Tribunal do Júri

A Lei Maria da Penha e a "assistência qualificada" no Tribunal do Júri

Autor

  • Daniel Ribeiro Surdi de Avelar

    é juiz de Direito mestre e doutorando em Direitos Fundamentais e Democracia (UniBrasil) professor de Processo Penal (UTP EJUD-PR e Emap) e professor da pós-graduação em Tribunal do Júri do Curso CEI.

4 de fevereiro de 2023, 8h00

A Lei Maria da Penha (Lei nº 11.340/2006 — LMP) é reconhecida por ser um dos estatutos mais avançados do mundo no combate à violência de gênero. Porém, a preocupação do legislador brasileiro foi não apenas a de punir o agressor, mas de igualmente criar uma política de maior extensão preocupada na prevenção e assistência à mulher. Nesse caminho, a assistência jurídica foi consagrada nos artigos 27 e 28 da LMP, estabelecendo que em "todos os atos processuais, cíveis e criminais, a mulher em situação de violência doméstica e familiar" deverá ser assistida por profissional do Direito (advogado constituído, nomeado ou defensor público):

Spacca
"Art. 27. Em todos os atos processuais, cíveis e criminais, a mulher em situação de violência doméstica e familiar deverá estar acompanhada de advogado, ressalvado o previsto no art. 19 desta Lei.

Art. 28. É garantido a toda mulher em situação de violência doméstica e familiar o acesso aos serviços de Defensoria Pública ou de Assistência Judiciária Gratuita, nos termos da lei, em sede policial e judicial, mediante atendimento específico e humanizado."

= = = = =

■ Ordem de serviço A: Segundo o texto sobre a Lei Maria da Penha, em quais artigos da lei foi consagrada a assistência jurídica à mulher?
■ Ordem de serviço B: Traduza para o inglês esta frase do texto fornecido: "A Lei Maria da Penha (Lei nº 11.340/2006 — LMP) é reconhecida por ser um dos estatutos mais avançados do mundo no combate à violência de gênero."
■ Ordem de serviço C: Prossiga com o texto sobre a Lei Maria da Penha no Tribunal do Júri, começando logo após a citação do art. 28.

■ Linhas de uma coleta de dados:
= = = = =

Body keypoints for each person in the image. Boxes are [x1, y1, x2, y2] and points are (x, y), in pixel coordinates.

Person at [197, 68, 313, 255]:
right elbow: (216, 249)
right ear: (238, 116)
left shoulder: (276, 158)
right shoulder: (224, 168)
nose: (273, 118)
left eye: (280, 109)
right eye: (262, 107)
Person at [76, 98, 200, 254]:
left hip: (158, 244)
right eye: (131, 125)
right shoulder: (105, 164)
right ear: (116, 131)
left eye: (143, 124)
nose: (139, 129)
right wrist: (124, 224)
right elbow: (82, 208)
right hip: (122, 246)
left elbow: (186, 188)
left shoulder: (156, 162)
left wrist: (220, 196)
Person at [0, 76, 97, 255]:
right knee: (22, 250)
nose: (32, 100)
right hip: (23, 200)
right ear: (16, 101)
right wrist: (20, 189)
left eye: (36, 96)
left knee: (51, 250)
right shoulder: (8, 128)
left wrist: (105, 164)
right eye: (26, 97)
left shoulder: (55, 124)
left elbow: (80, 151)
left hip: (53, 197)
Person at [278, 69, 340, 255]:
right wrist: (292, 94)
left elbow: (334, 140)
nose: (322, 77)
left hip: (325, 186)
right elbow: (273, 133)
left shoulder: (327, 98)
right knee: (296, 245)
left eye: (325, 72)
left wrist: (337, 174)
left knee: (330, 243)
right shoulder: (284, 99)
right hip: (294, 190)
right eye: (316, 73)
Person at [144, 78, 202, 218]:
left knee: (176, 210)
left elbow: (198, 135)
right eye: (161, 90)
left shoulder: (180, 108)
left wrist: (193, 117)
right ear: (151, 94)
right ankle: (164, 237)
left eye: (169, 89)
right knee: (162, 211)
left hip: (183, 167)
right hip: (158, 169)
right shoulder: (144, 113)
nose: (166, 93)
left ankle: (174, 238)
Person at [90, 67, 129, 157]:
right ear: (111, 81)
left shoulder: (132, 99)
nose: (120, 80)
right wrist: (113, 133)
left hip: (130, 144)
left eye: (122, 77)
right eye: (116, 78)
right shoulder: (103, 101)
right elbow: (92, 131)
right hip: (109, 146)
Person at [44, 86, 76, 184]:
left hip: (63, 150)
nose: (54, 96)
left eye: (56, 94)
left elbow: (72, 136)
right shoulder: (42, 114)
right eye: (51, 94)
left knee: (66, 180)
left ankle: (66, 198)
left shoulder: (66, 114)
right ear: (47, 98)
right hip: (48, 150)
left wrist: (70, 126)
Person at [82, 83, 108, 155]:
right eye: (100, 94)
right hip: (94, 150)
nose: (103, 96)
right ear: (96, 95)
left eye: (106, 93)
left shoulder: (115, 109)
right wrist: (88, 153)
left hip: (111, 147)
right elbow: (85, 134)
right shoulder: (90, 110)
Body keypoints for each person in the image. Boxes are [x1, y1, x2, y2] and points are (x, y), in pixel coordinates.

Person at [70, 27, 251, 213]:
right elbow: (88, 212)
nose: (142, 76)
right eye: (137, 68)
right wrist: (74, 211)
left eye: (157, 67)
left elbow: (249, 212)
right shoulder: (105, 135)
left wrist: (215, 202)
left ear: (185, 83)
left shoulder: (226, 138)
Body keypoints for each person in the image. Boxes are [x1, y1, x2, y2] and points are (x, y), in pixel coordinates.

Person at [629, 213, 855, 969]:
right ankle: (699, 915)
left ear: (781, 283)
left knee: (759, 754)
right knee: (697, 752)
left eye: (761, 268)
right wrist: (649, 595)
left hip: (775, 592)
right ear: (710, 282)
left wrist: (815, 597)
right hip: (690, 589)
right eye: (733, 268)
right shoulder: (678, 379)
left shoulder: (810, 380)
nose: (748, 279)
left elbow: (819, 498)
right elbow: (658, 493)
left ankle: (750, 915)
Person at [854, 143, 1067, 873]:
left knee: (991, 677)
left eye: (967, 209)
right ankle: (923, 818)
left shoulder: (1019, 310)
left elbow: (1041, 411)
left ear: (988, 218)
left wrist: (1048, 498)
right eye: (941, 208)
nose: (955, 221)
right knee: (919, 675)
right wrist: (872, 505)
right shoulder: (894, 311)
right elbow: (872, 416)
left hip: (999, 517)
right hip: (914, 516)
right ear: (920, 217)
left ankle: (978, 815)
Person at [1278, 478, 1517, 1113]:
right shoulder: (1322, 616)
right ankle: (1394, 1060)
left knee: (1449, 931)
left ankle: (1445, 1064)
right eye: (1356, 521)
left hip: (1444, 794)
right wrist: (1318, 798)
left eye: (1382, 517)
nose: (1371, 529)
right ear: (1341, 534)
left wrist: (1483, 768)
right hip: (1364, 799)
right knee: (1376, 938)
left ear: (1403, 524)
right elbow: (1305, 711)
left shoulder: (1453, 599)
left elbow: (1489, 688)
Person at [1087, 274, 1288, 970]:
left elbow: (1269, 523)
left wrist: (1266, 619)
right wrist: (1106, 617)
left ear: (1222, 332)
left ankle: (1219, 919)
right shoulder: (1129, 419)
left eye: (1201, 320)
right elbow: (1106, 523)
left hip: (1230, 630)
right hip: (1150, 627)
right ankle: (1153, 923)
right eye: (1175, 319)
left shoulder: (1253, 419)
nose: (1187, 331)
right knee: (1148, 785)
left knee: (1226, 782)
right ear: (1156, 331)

= = = = =

■ Resposta esperada A: Nos artigos 27 e 28 da Lei Maria da Penha.

■ Resposta esperada B: The Maria da Penha Law (Law No. 11.340/2006 — LMP) is recognized as one of the most advanced statutes in the world in combating gender-based violence.

■ Resposta esperada C:
Dessarte: (1) toda mulher em situação de violência doméstica e familiar deve ser imediatamente cientificada a respeito dos seus direitos (LMP, artigo 9º), dentre eles, o direito à assistência judiciária, objetivando preservar a sua integridade física e psicológica; e, (2) preenchendo os requisitos legais e, sendo esse o seu desejo, terá acesso ao serviço da Defensoria Pública ou de assistência judiciária gratuita, o qual deverá ser prestado mediante atendimento específico e humanizado.

Com isso, na fase processual, em todos os momentos em que sua presença se fizer necessária, a mulher deverá "estar acompanhada de advogado" (LMP, artigo 27), independentemente da sua condição econômica. Tal auxílio, contudo, guarda estreita relação com a orientação para o ato específico ao qual a mulher se fará presente, objetivando informar-lhe quanto ao seu conteúdo jurídico e finalidade, abrangendo seus direitos e obrigações.

Uma primeira questão que pode surgir, especialmente nas comarcas de pequeno porte, é o que fazer quando verificada a inexistência — ou não comparecimento — de um profissional para a audiência?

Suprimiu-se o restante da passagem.